## Task inputs
-----

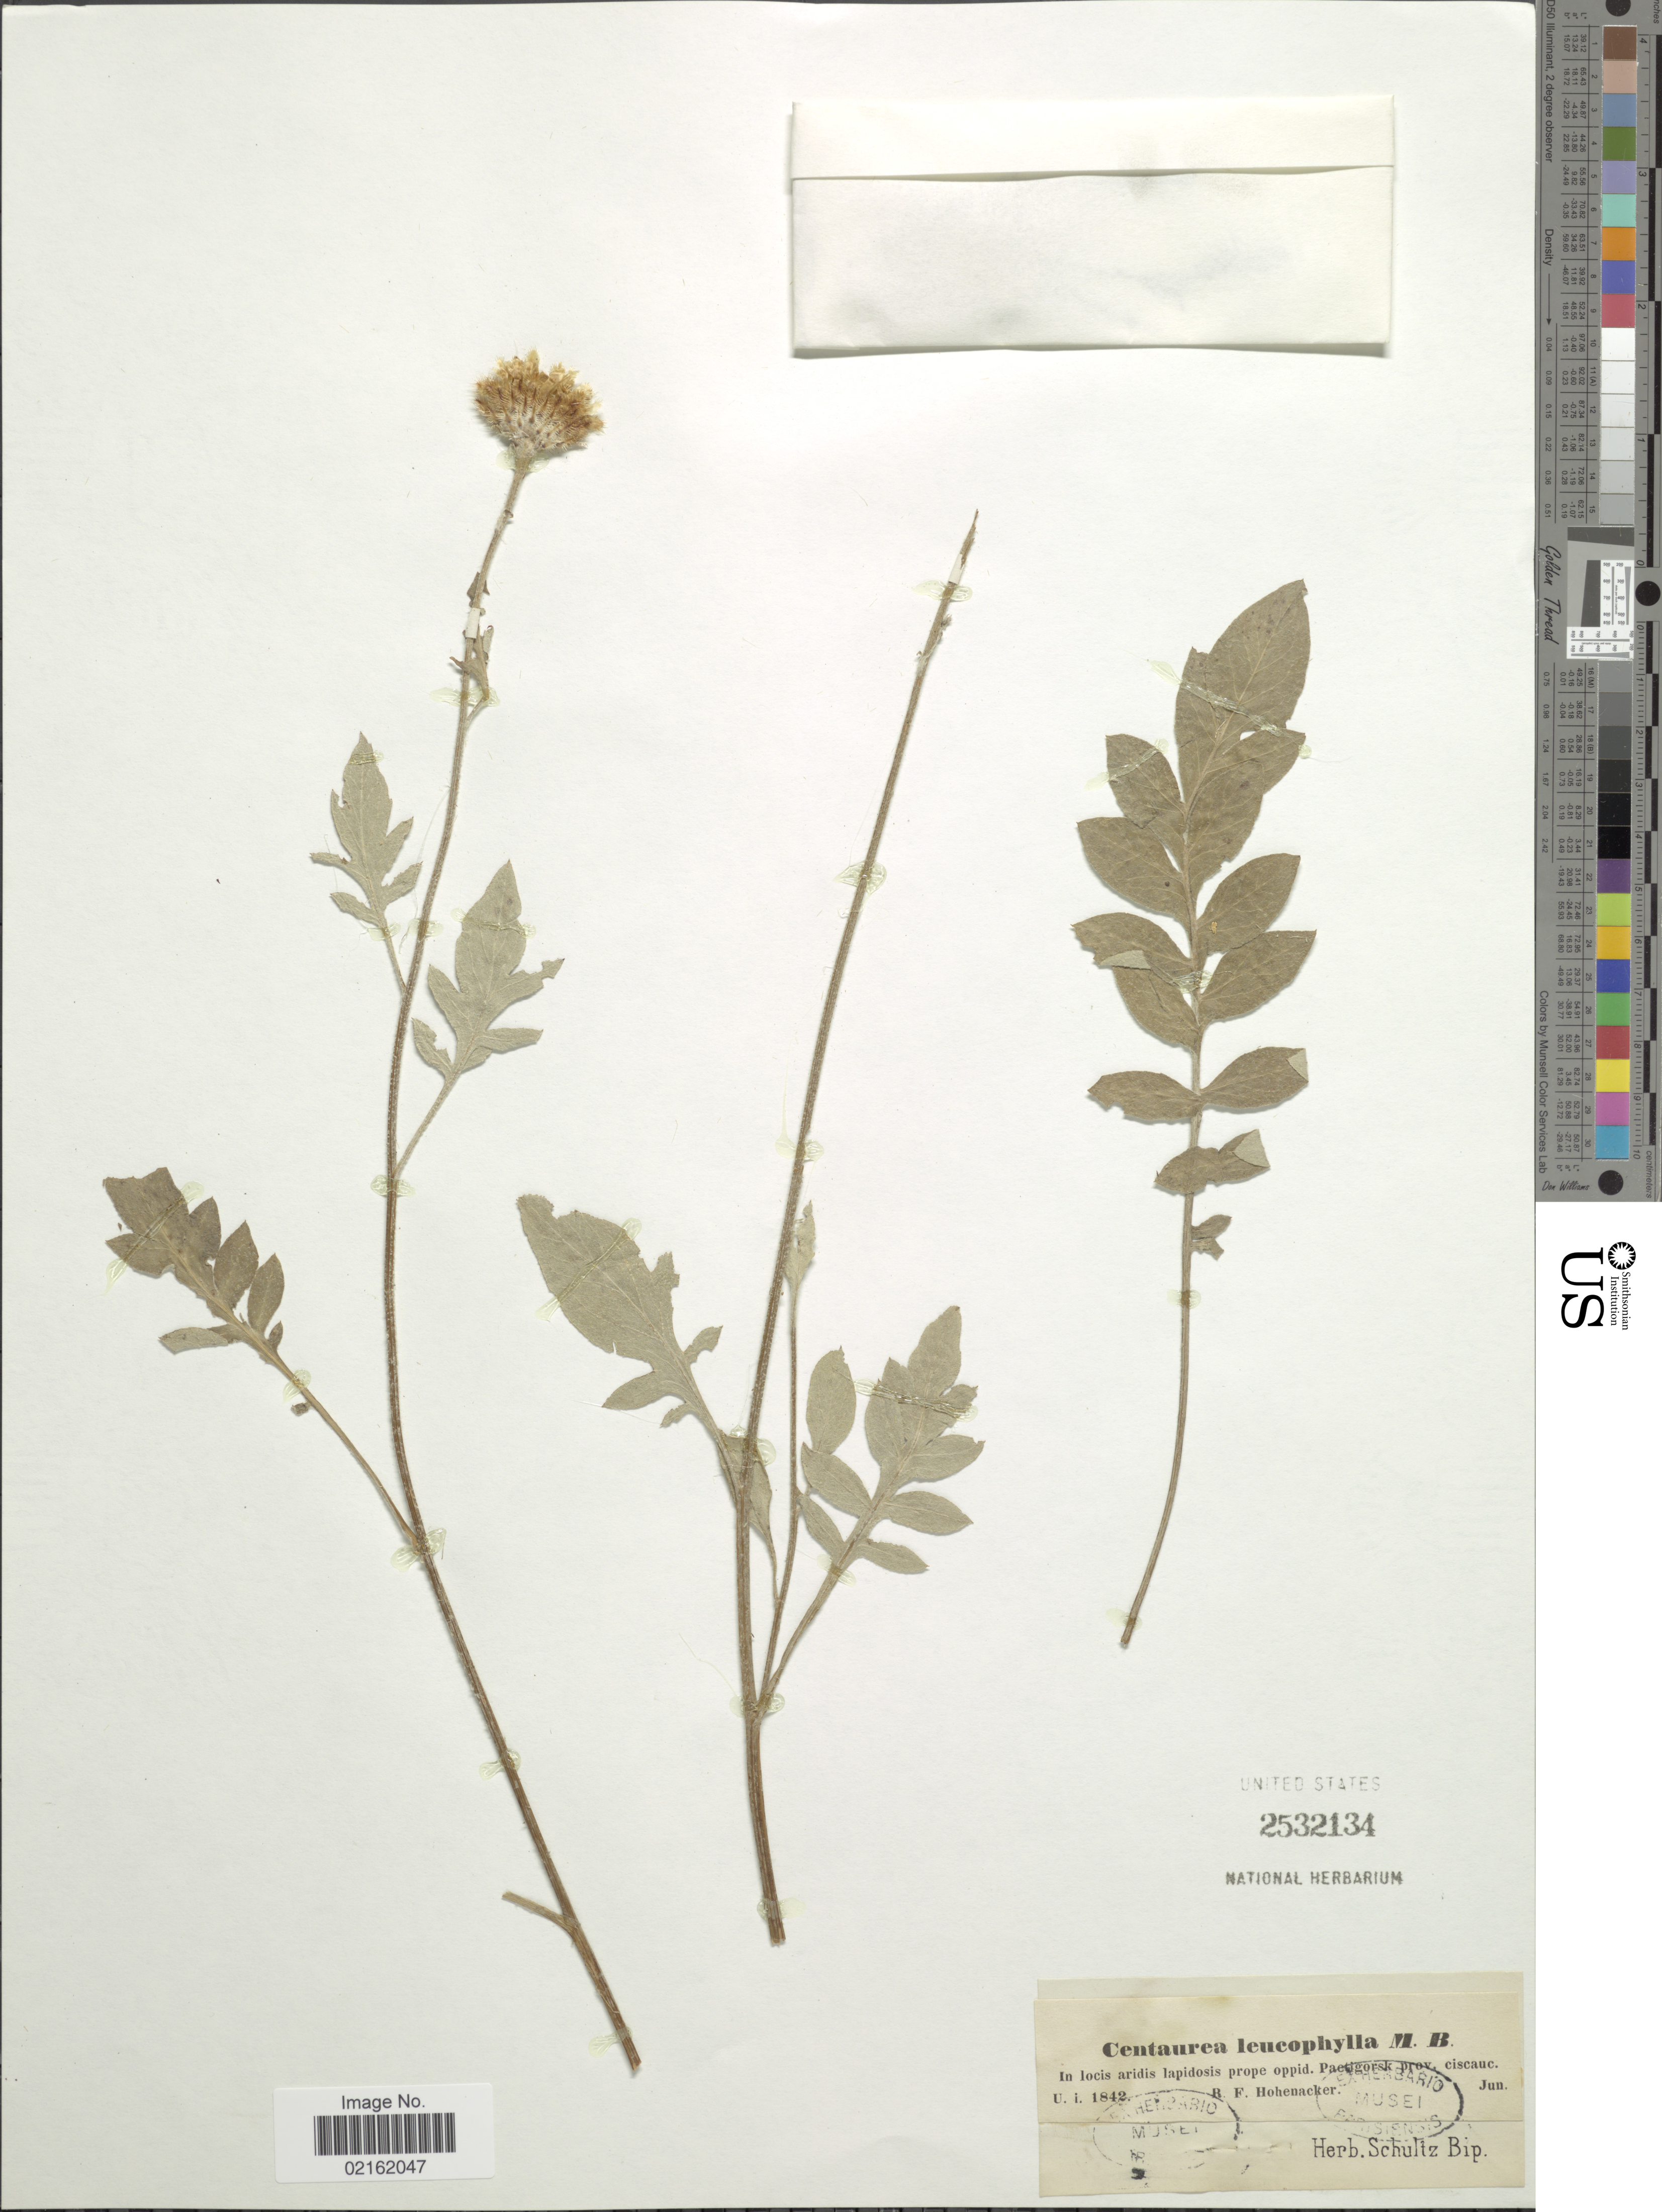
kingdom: Plantae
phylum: Tracheophyta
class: Magnoliopsida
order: Asterales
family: Asteraceae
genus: Psephellus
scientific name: Psephellus leucophyllus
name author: (M. Bieb.) C.A. Mey.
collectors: R. F. Hohenacker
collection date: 1842-06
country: Russian Federation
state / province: Stavropol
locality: In locis aridis lapidosis prope oppid, Paetigorsk prov. ciscauc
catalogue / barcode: US 2532134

-----

## What to produce
Reproduce, unchanged, the lines of the material from the one containing "country: Russian Federation" through the end of the material, including both ends.

## Result of the task
country: Russian Federation
state / province: Stavropol
locality: In locis aridis lapidosis prope oppid, Paetigorsk prov. ciscauc
catalogue / barcode: US 2532134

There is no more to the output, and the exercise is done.